Children's weight-for-age Z score and height-for-age Z score at baseline are positively correlated. It makes sense because as their weight increases, their height also increases.

#### Weight and Height Post-Intervention

```{r}
feeding_LOESS|>
  ggplot(mapping = aes(x = WAZ_post, y = HAZ_post)) +
  geom_smooth(method = "loess") +
    labs(title = "Relationship between WAZ and HAZ at the Exit of the Study", 
         x = "Weight-for-age Z score (WAZ)",
         y = "Height-for-age Z score (HAZ)")
```

Similarly, children's weight-for-age Z score and height-for-age Z score at the exit of the study are positively correlated. Height increases as weight increases.

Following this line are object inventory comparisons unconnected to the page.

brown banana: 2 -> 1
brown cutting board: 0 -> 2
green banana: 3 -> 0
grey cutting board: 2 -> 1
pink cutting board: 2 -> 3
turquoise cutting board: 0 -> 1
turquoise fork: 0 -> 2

## Exercise 06 Non-parametric testing

### 6.1 Assumptions

@martinez2018 uses a two-sample t-test to test the null hypothesis that the feeding education program does not affect height-for-age Z score. The assumptions are

1\. Data in control and treatment group is a random sample drawn from the population since this is a randomized controlled trial (RCT).

2\. Height-for-age Z score is normally distributed.

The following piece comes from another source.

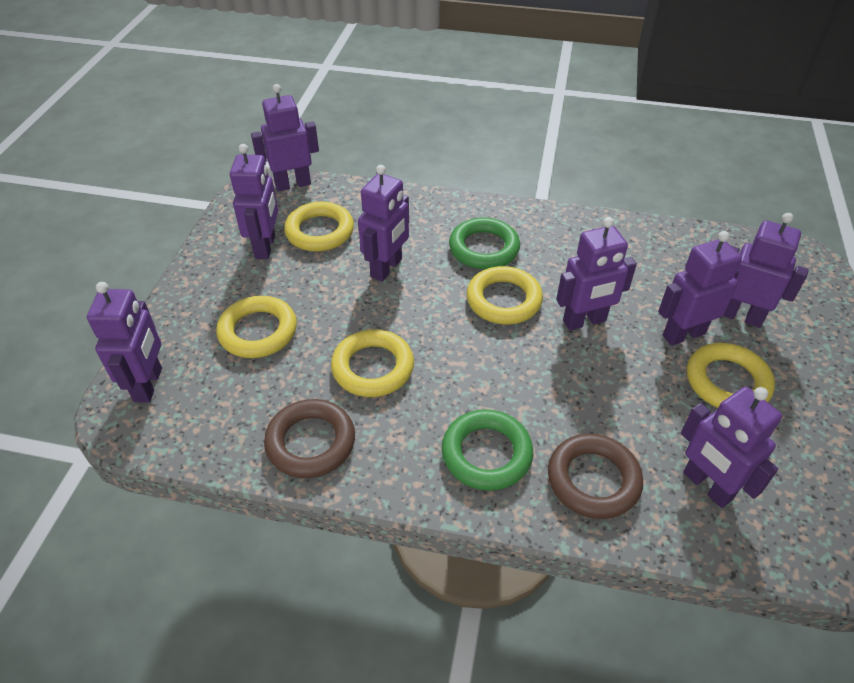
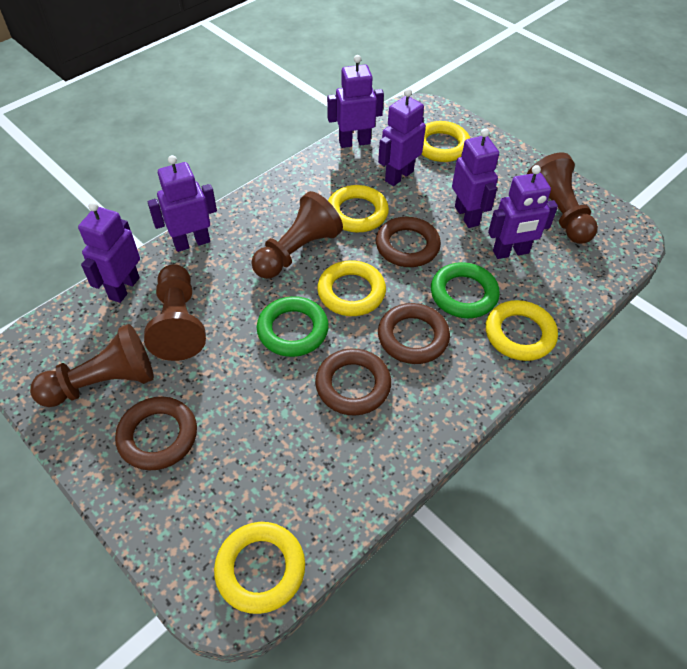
brown pawn: 0 -> 4
brown ring: 2 -> 4
purple robot: 8 -> 6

3\. The population have equal variances, verified by the test below. There is insufficient evidence to reject the null that the population have equal variances. The variances are therefore equal.

```{r}
feeding_tidy |>
  group_by(group) |>
  summarize(var(diff_HAZ))

# test for equality of variances
var.test(diff_HAZ ~ group, data = feeding_tidy)
```

In non-parametric testing, there are less assumptions. For example, it only assumes that data from the population is continuous, with no assumption on the specific distribution form such as normal distribution.

### 6.2 Null and Alternative Hypothesis

$H_0:\mu_{control}=\mu_{treatment}$

$H_a:\mu_{control}\neq\mu_{treatment}$

If *p* value is less than 0.5, we will reject the null and conclude that there is a significant difference in the population mean HAZ change between control and treatment group.

### 6.3 Permutation Test

```{r}
library(infer) 
feeding_tidy$group<-as.factor(feeding_tidy$group)

point_estimate <-  feeding_tidy|>
  specify(diff_HAZ ~ group)|>
  calculate(stat = "diff in means", order = c("0", "1"))

perm_dist<- feeding_tidy |>
  specify(response = diff_HAZ, explanatory = group) |>
  hypothesize(null = "independence") |>
  generate(reps = 10000, type = "permute") |>
  calculate(stat = "diff in means", order = c("0", "1"))

perm_dist |>
  visualize()+
  labs(title="Permutations of Differences",
  subtitle="Generated Under Null Hypothesis of No Difference in Means")+
  shade_p_value(obs_stat = point_estimate, direction = "two-sided")

perm_dist |>
  get_p_value(obs_stat = point_estimate, direction = "two-sided")
```

### 6.4 Interpretation

The 2-Sample Difference of Means test shows that *p* value is greater than 0.05. There is insufficient evidence to reject the null hypothesis at 5% significance level. We conclude that the mean change in height-for-age Z score in the treatment group is not statistically from that in the control control. The non-parametric testing reaches the same conclusion as the paper--the complementary feeding education program does not improve stunted children' height-for-age Z score.